Stored data

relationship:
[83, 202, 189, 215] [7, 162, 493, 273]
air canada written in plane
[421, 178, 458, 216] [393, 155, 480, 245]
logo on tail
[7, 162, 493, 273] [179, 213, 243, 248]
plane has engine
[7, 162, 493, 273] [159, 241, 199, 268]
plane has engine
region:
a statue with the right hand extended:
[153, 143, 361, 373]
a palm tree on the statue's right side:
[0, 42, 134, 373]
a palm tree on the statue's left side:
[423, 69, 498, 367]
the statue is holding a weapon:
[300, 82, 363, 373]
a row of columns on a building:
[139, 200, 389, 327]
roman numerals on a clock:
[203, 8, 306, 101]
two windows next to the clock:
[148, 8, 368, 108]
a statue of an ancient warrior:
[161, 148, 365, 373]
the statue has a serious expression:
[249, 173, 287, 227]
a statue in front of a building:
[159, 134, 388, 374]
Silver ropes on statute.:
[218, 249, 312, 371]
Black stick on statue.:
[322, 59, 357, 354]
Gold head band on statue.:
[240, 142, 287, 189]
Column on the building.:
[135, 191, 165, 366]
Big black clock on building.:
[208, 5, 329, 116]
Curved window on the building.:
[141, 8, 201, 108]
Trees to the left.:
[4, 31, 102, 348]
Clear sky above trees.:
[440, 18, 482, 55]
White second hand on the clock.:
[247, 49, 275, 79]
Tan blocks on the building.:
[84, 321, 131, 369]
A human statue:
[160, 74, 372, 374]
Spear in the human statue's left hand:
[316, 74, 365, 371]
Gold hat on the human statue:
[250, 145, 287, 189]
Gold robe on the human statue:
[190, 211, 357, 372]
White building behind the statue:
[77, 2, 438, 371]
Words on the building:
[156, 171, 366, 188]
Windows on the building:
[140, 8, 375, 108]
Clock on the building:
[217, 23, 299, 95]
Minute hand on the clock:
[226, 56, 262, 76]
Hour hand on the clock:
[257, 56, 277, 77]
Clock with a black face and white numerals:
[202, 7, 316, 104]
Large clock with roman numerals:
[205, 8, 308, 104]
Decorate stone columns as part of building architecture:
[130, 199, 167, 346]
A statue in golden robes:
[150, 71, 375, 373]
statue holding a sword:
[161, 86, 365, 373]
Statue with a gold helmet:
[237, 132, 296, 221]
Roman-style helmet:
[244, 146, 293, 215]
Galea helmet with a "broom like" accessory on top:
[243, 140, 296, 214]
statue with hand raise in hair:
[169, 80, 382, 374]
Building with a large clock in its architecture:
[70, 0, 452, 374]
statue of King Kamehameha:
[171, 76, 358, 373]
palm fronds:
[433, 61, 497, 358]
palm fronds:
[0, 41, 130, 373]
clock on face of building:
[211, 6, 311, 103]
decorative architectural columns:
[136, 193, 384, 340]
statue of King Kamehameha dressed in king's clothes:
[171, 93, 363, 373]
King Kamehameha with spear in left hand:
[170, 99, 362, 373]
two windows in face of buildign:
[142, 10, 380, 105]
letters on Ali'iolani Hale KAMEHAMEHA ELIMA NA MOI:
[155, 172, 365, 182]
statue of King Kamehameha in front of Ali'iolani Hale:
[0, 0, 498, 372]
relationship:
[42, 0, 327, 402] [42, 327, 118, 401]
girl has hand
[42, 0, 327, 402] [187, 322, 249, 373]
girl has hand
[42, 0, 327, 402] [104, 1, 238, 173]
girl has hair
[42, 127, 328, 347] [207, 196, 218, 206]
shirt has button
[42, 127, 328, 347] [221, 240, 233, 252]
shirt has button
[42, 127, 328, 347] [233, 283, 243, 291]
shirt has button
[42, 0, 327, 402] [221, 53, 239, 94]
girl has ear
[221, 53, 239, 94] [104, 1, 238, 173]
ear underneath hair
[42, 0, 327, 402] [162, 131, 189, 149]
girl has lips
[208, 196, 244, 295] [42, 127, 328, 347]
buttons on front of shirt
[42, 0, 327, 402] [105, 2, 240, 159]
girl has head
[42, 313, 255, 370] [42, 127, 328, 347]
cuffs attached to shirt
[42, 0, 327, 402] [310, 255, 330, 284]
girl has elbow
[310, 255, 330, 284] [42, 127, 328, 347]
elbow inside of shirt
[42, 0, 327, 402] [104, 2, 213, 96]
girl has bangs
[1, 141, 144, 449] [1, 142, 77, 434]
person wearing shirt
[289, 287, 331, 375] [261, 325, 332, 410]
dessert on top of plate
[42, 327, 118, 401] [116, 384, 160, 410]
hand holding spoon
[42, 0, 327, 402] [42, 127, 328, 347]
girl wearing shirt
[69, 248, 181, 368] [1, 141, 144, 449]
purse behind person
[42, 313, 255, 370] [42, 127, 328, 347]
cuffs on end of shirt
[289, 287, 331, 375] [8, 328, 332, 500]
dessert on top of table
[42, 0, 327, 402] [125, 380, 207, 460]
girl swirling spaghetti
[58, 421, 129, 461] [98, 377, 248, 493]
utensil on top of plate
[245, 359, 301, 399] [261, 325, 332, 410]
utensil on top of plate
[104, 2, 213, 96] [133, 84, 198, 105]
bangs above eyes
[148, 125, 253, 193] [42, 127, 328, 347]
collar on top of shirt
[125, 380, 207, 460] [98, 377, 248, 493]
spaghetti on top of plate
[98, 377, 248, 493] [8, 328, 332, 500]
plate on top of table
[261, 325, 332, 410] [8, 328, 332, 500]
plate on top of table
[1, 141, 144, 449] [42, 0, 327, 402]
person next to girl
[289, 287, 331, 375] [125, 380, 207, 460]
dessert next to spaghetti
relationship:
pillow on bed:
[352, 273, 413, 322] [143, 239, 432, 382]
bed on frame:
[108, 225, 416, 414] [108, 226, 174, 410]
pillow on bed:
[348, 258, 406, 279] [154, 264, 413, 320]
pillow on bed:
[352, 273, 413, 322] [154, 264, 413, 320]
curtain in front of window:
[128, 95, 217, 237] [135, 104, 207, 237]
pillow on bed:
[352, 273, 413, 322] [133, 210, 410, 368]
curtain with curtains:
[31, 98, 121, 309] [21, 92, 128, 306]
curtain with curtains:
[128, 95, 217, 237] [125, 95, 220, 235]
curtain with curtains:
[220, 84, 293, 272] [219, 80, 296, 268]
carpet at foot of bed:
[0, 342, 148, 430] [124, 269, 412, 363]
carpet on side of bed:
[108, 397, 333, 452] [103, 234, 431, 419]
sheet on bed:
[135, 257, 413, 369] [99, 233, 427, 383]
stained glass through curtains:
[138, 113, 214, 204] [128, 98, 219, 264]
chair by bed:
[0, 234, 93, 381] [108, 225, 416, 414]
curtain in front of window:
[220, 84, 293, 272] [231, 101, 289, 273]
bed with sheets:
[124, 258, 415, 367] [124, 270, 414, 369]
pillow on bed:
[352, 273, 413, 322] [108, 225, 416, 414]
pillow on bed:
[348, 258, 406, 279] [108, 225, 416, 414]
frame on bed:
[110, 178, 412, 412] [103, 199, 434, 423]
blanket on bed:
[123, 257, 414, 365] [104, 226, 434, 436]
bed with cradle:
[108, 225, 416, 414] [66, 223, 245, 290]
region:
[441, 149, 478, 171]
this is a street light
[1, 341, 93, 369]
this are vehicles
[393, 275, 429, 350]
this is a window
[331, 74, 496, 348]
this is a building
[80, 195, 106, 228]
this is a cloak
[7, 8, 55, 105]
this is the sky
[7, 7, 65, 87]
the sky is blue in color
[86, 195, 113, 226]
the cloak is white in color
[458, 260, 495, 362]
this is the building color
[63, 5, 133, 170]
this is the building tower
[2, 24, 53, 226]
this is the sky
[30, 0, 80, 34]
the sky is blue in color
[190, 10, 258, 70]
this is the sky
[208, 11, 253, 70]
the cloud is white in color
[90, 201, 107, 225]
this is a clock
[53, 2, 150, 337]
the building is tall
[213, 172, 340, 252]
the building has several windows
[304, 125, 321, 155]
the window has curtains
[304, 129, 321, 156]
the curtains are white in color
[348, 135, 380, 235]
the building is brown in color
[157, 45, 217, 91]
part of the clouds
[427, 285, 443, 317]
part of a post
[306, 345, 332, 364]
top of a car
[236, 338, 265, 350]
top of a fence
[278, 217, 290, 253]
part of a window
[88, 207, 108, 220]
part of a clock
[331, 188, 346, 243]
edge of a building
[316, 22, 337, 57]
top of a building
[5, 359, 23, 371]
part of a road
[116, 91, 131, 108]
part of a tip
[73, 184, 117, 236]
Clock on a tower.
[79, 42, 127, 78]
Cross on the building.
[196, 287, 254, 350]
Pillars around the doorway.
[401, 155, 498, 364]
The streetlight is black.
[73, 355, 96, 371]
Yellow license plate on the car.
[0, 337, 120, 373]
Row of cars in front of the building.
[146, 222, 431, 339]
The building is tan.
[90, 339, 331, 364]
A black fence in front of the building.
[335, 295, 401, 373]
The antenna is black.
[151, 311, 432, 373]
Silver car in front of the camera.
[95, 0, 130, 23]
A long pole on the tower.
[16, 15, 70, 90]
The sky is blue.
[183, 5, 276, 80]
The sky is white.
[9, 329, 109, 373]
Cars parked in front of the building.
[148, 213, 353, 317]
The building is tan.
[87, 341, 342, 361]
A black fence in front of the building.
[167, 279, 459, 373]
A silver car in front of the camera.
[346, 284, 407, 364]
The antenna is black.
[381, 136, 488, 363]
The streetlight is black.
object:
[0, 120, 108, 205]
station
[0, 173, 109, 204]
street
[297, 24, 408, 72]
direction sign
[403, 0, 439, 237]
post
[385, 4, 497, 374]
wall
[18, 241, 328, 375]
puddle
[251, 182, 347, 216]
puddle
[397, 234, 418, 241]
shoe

WHAT THE TASK ASKS - Copy the lines of the stored data from the line with "[42, 0, 327, 402] [125, 380, 207, 460]" to the line with "this is a cloak", including both of those lines.

WRITTEN SOLUTION -
[42, 0, 327, 402] [125, 380, 207, 460]
girl swirling spaghetti
[58, 421, 129, 461] [98, 377, 248, 493]
utensil on top of plate
[245, 359, 301, 399] [261, 325, 332, 410]
utensil on top of plate
[104, 2, 213, 96] [133, 84, 198, 105]
bangs above eyes
[148, 125, 253, 193] [42, 127, 328, 347]
collar on top of shirt
[125, 380, 207, 460] [98, 377, 248, 493]
spaghetti on top of plate
[98, 377, 248, 493] [8, 328, 332, 500]
plate on top of table
[261, 325, 332, 410] [8, 328, 332, 500]
plate on top of table
[1, 141, 144, 449] [42, 0, 327, 402]
person next to girl
[289, 287, 331, 375] [125, 380, 207, 460]
dessert next to spaghetti
relationship:
pillow on bed:
[352, 273, 413, 322] [143, 239, 432, 382]
bed on frame:
[108, 225, 416, 414] [108, 226, 174, 410]
pillow on bed:
[348, 258, 406, 279] [154, 264, 413, 320]
pillow on bed:
[352, 273, 413, 322] [154, 264, 413, 320]
curtain in front of window:
[128, 95, 217, 237] [135, 104, 207, 237]
pillow on bed:
[352, 273, 413, 322] [133, 210, 410, 368]
curtain with curtains:
[31, 98, 121, 309] [21, 92, 128, 306]
curtain with curtains:
[128, 95, 217, 237] [125, 95, 220, 235]
curtain with curtains:
[220, 84, 293, 272] [219, 80, 296, 268]
carpet at foot of bed:
[0, 342, 148, 430] [124, 269, 412, 363]
carpet on side of bed:
[108, 397, 333, 452] [103, 234, 431, 419]
sheet on bed:
[135, 257, 413, 369] [99, 233, 427, 383]
stained glass through curtains:
[138, 113, 214, 204] [128, 98, 219, 264]
chair by bed:
[0, 234, 93, 381] [108, 225, 416, 414]
curtain in front of window:
[220, 84, 293, 272] [231, 101, 289, 273]
bed with sheets:
[124, 258, 415, 367] [124, 270, 414, 369]
pillow on bed:
[352, 273, 413, 322] [108, 225, 416, 414]
pillow on bed:
[348, 258, 406, 279] [108, 225, 416, 414]
frame on bed:
[110, 178, 412, 412] [103, 199, 434, 423]
blanket on bed:
[123, 257, 414, 365] [104, 226, 434, 436]
bed with cradle:
[108, 225, 416, 414] [66, 223, 245, 290]
region:
[441, 149, 478, 171]
this is a street light
[1, 341, 93, 369]
this are vehicles
[393, 275, 429, 350]
this is a window
[331, 74, 496, 348]
this is a building
[80, 195, 106, 228]
this is a cloak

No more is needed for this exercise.